04-15-2021, 07:41 AM
(04-14-2021, 07:10 PM)Bytor Wrote: The 301 has a week day ridership of ~3,000 and with the southern half of the former 200 it has a yearly growth rate that will like get it to rough 8,000/day in 10 years. The 206 (which Stage 2 will draw from in part) has ~2,200/day, but is too early to tell annual growth trends.
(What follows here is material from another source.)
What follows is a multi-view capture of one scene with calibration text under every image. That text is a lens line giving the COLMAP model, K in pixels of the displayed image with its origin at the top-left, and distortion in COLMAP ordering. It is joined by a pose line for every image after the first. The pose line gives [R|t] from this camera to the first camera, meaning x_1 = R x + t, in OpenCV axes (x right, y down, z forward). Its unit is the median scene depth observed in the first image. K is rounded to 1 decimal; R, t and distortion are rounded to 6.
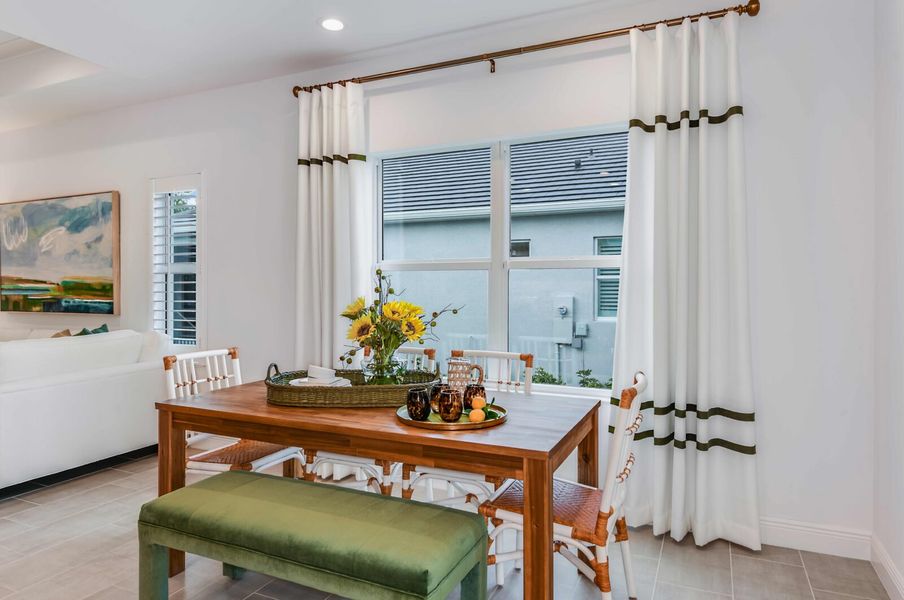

The 201's ridership south of Ottawa disappears dramatically, and the 10 is only at ~1,800/day and dropping since a peak in fall 2018. Unless something changes drastically, ridership into Pioneer Park and lower Doon down to Conestoga College is not going to be anywhere close to warranting an LRT. The 10 needs to double it's boardings and be showing an average 10% annual growth trend for 5+ years to be where the 302 was just prior to the pandemic. It needs to hit 13k/day to be as heavily used as the 7 was.
As a comparison, the 201 in September 2018 had ~7,100/weekday compared to the 200's ~10,000/weekday.
Thanks. Ultimately, it'll definitely be a long time before we see any concrete plans for rapid transit on the west side of the city that would connect the Doon area. The next LRT line they build will likely be something simple going East-West to service the Victoria and Highland corridors but even that will likely be 20-25+ years out. Highland is densely populated residential and Victoria has a lot of potential for redevelopment so it makes the most sense to me. It also leaves open a connection to both the suburb of Breslau, Breslau GO station and YKF which would be important connections for long-term regional growth.